### DESCRIPTION OF THE TASK
Output the listing exactly, without its pictures.

### SUPPLIED ENTRIES
■ ■ ■ ■

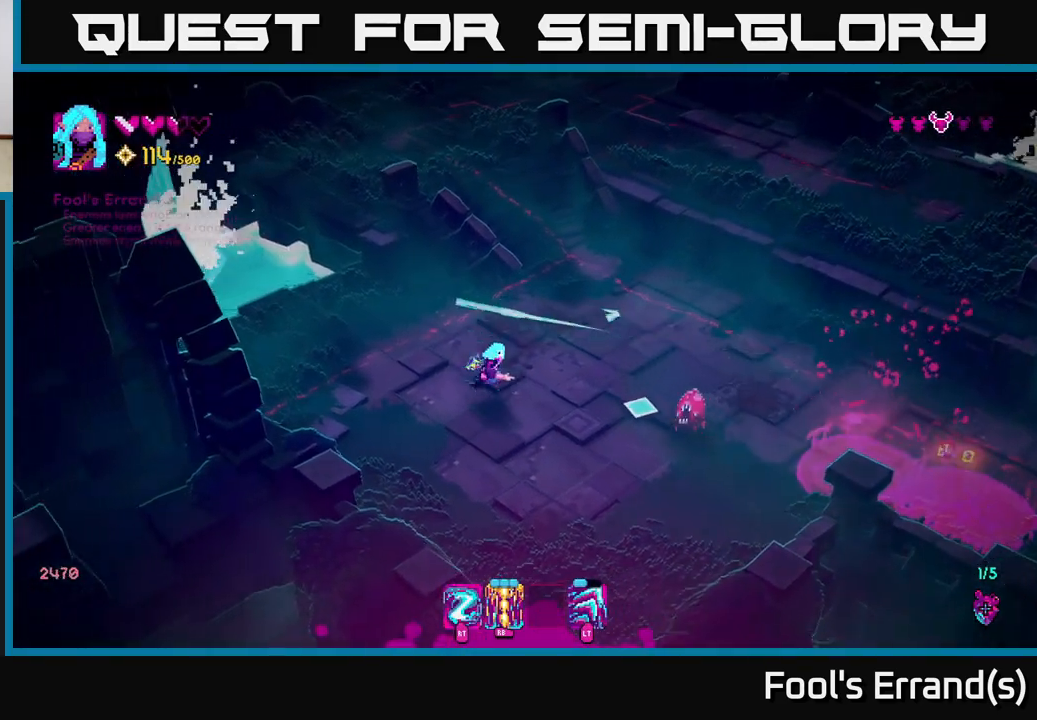
{"buttons": ["R2"], "left_stick": "down-right", "right_stick": "right", "events": [[17, "left_stick", "left"], [67, "R2", "down"], [183, "R2", "up"], [183, "left_stick", "center"], [283, "left_stick", "down-left"], [483, "left_stick", "down-right"], [500, "R2", "down"]]}
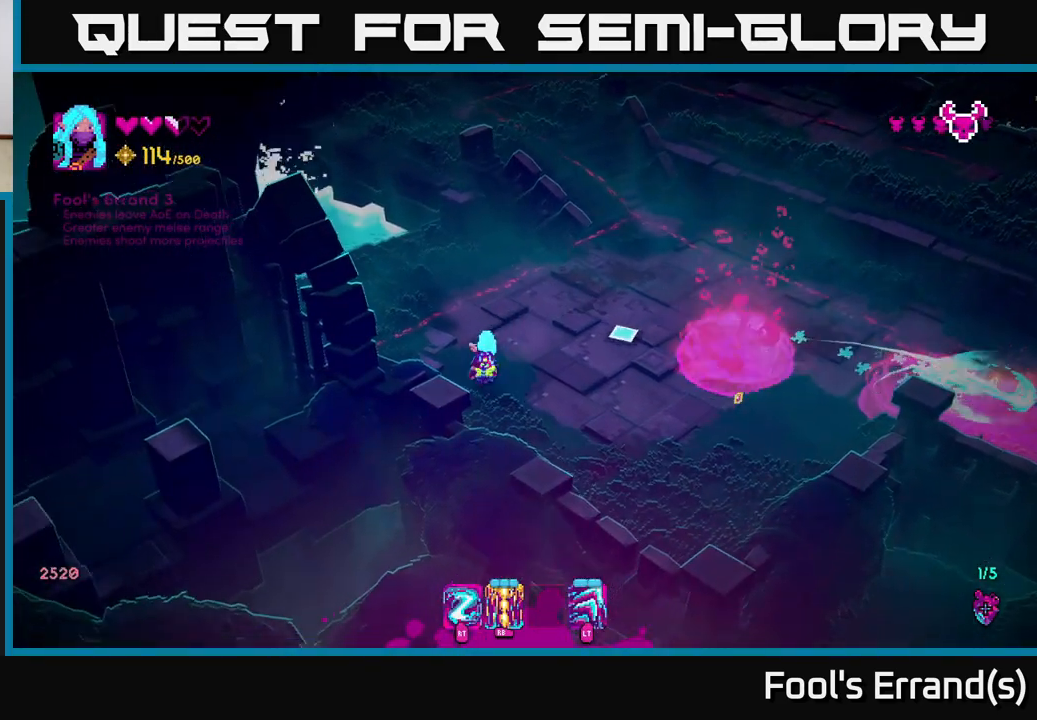
{"buttons": [], "left_stick": "right", "right_stick": "up-right", "events": [[100, "R2", "up"], [417, "left_stick", "right"], [433, "right_stick", "up-right"]]}
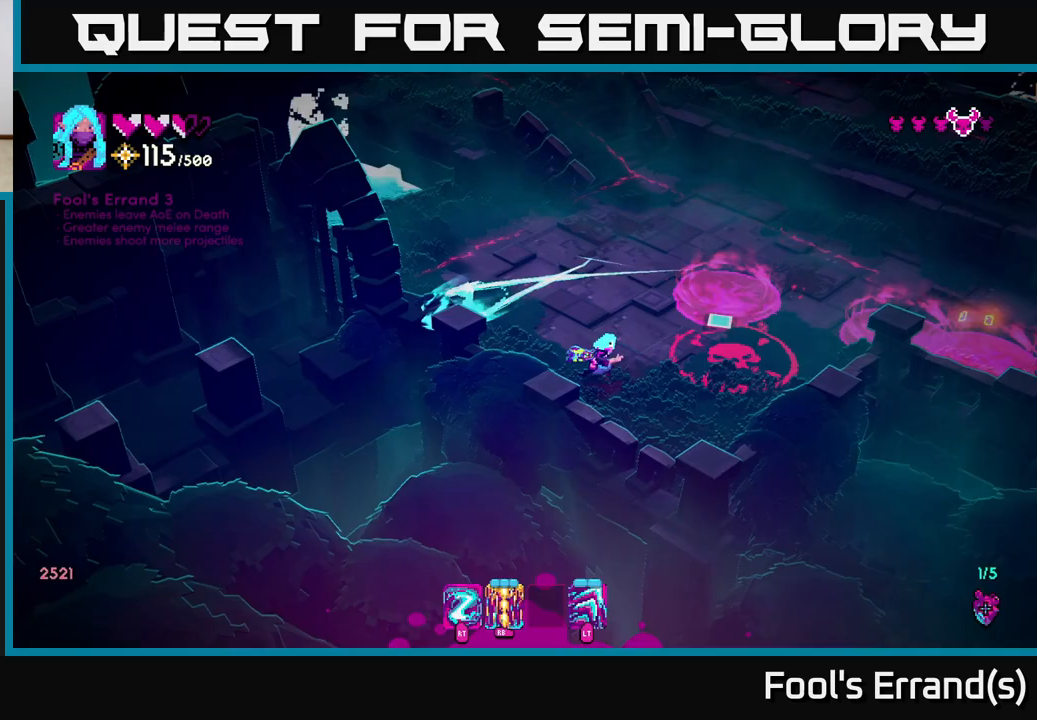
{"buttons": [], "left_stick": "up-right", "right_stick": "right", "events": [[83, "right_stick", "center"], [317, "right_stick", "right"], [417, "left_stick", "up-right"]]}
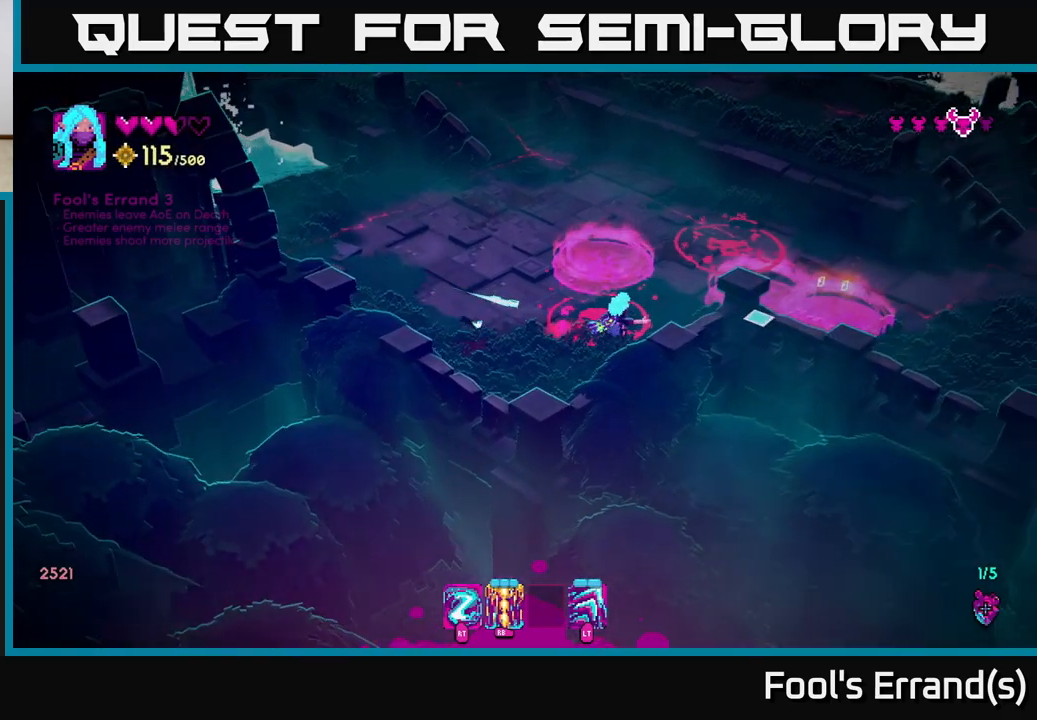
{"buttons": [], "left_stick": "down-left", "right_stick": "right", "events": [[250, "left_stick", "left"], [450, "left_stick", "down-left"]]}
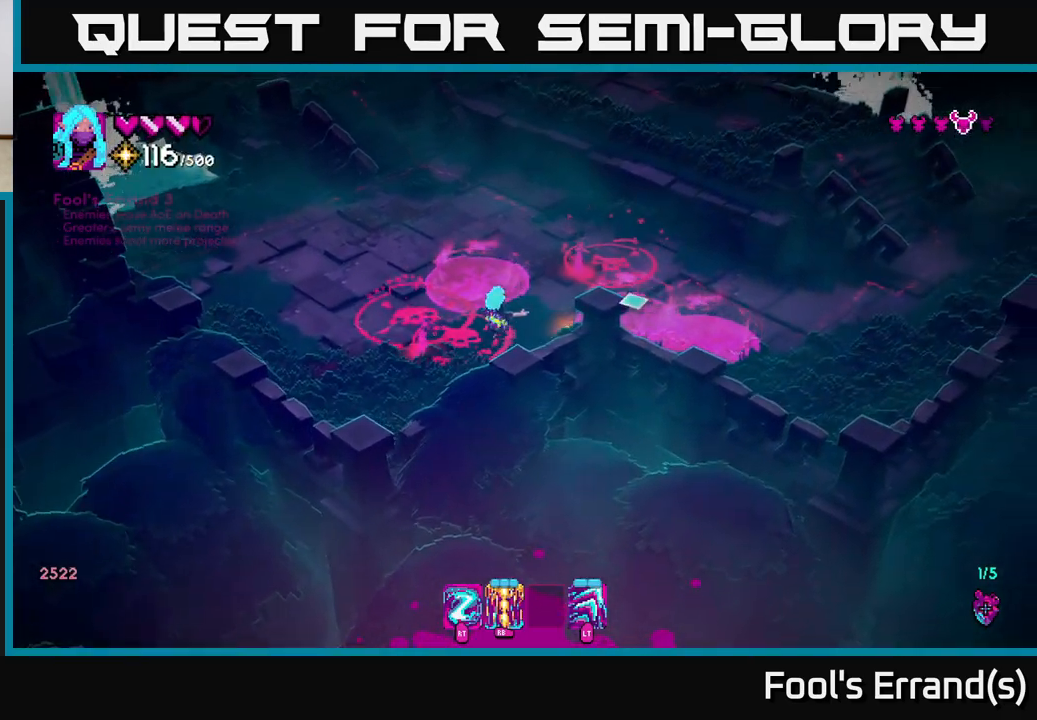
{"buttons": [], "left_stick": "up", "right_stick": "right", "events": [[100, "L2", "down"], [167, "left_stick", "up-left"], [250, "L2", "up"], [400, "left_stick", "up"]]}
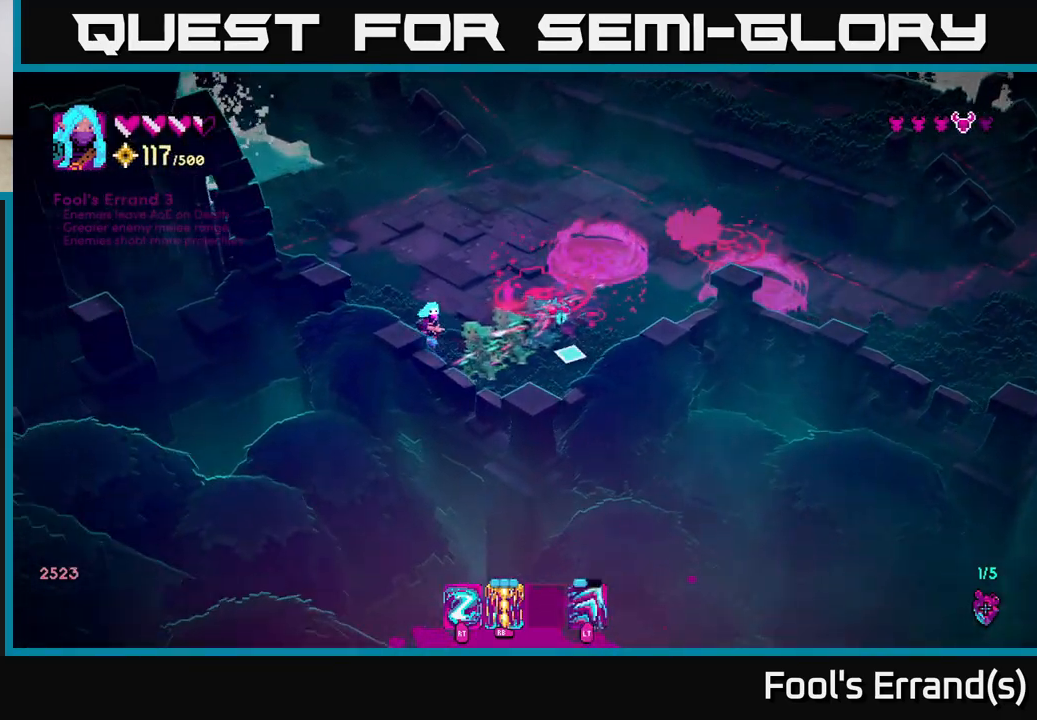
{"buttons": ["R1"], "left_stick": "up", "right_stick": "down-right", "events": [[117, "right_stick", "down-right"], [417, "R1", "down"]]}
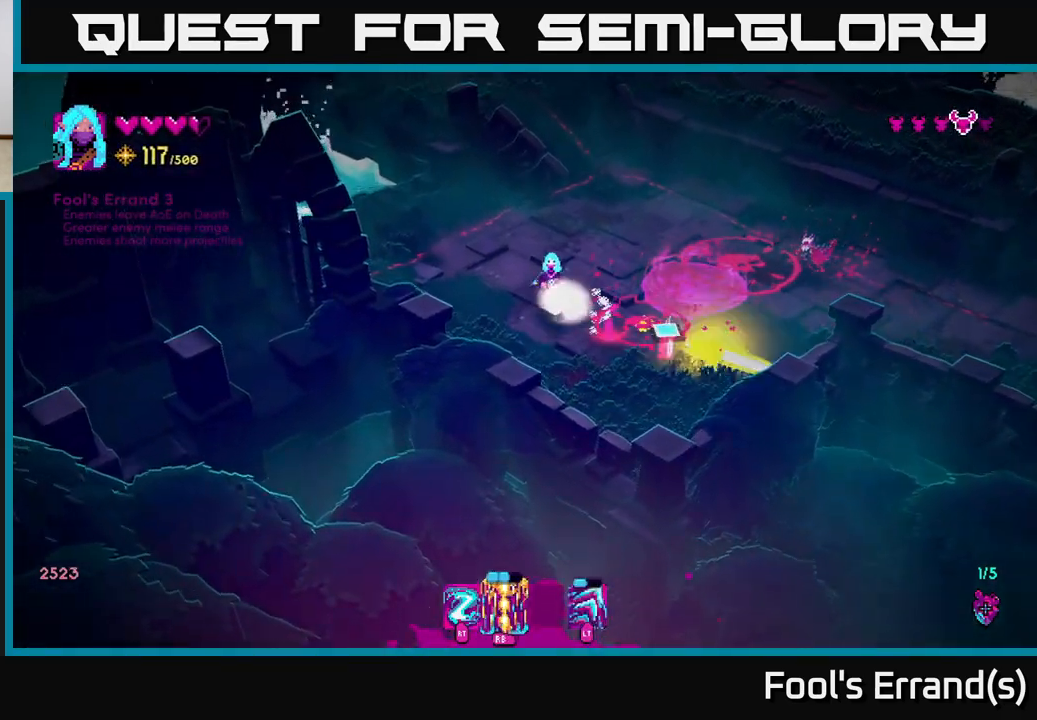
{"buttons": [], "left_stick": "down-left", "right_stick": "down-right", "events": [[17, "R1", "up"], [267, "left_stick", "left"], [267, "right_stick", "right"], [333, "left_stick", "down-left"], [483, "right_stick", "down-right"]]}
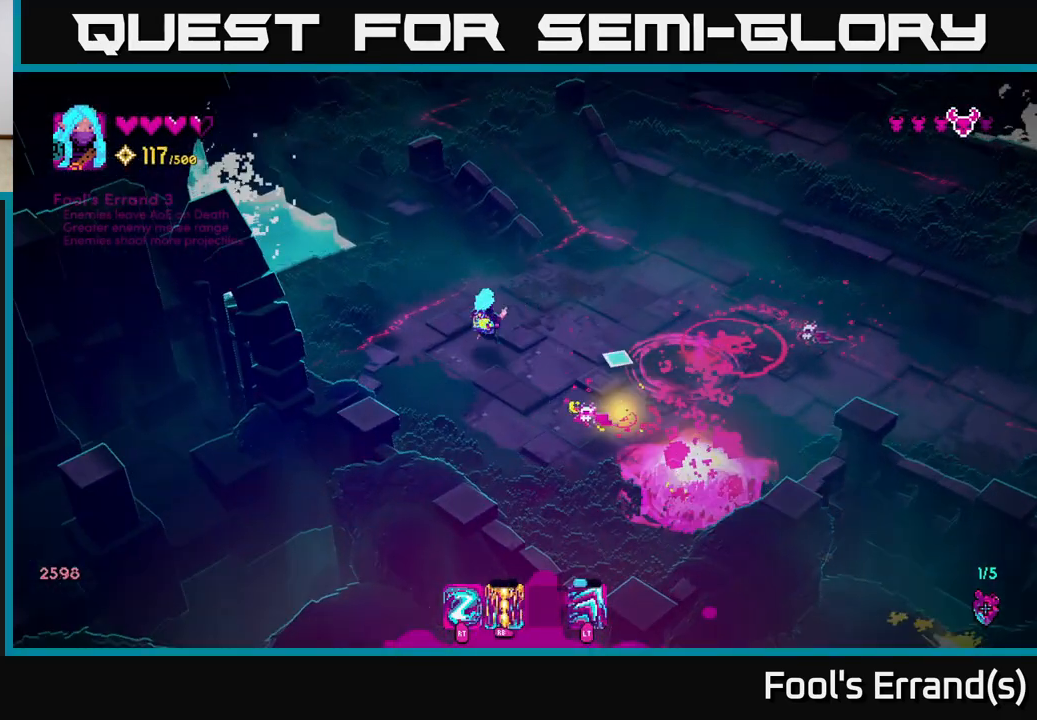
{"buttons": [], "left_stick": "center", "right_stick": "right", "events": [[133, "left_stick", "down"], [150, "R2", "down"], [283, "R2", "up"], [283, "left_stick", "center"], [400, "right_stick", "right"]]}
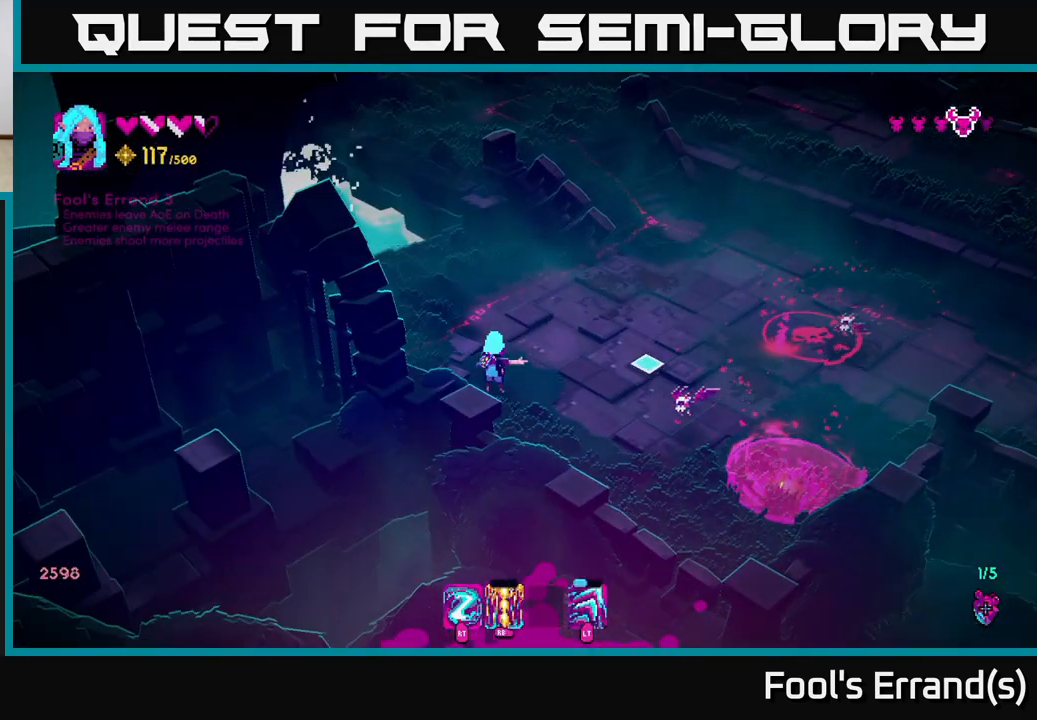
{"buttons": [], "left_stick": "up-right", "right_stick": "right", "events": [[50, "R2", "down"], [67, "left_stick", "up"], [150, "R2", "up"], [283, "left_stick", "up-right"], [367, "R2", "down"], [467, "R2", "up"]]}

■ ■ ■ ■

### TASK SOLUTION
{"buttons": ["R2"], "left_stick": "down-right", "right_stick": "right", "events": [[17, "left_stick", "left"], [67, "R2", "down"], [183, "R2", "up"], [183, "left_stick", "center"], [283, "left_stick", "down-left"], [483, "left_stick", "down-right"], [500, "R2", "down"]]}
{"buttons": [], "left_stick": "right", "right_stick": "up-right", "events": [[100, "R2", "up"], [417, "left_stick", "right"], [433, "right_stick", "up-right"]]}
{"buttons": [], "left_stick": "up-right", "right_stick": "right", "events": [[83, "right_stick", "center"], [317, "right_stick", "right"], [417, "left_stick", "up-right"]]}
{"buttons": [], "left_stick": "down-left", "right_stick": "right", "events": [[250, "left_stick", "left"], [450, "left_stick", "down-left"]]}
{"buttons": [], "left_stick": "up", "right_stick": "right", "events": [[100, "L2", "down"], [167, "left_stick", "up-left"], [250, "L2", "up"], [400, "left_stick", "up"]]}
{"buttons": ["R1"], "left_stick": "up", "right_stick": "down-right", "events": [[117, "right_stick", "down-right"], [417, "R1", "down"]]}
{"buttons": [], "left_stick": "down-left", "right_stick": "down-right", "events": [[17, "R1", "up"], [267, "left_stick", "left"], [267, "right_stick", "right"], [333, "left_stick", "down-left"], [483, "right_stick", "down-right"]]}
{"buttons": [], "left_stick": "center", "right_stick": "right", "events": [[133, "left_stick", "down"], [150, "R2", "down"], [283, "R2", "up"], [283, "left_stick", "center"], [400, "right_stick", "right"]]}
{"buttons": [], "left_stick": "up-right", "right_stick": "right", "events": [[50, "R2", "down"], [67, "left_stick", "up"], [150, "R2", "up"], [283, "left_stick", "up-right"], [367, "R2", "down"], [467, "R2", "up"]]}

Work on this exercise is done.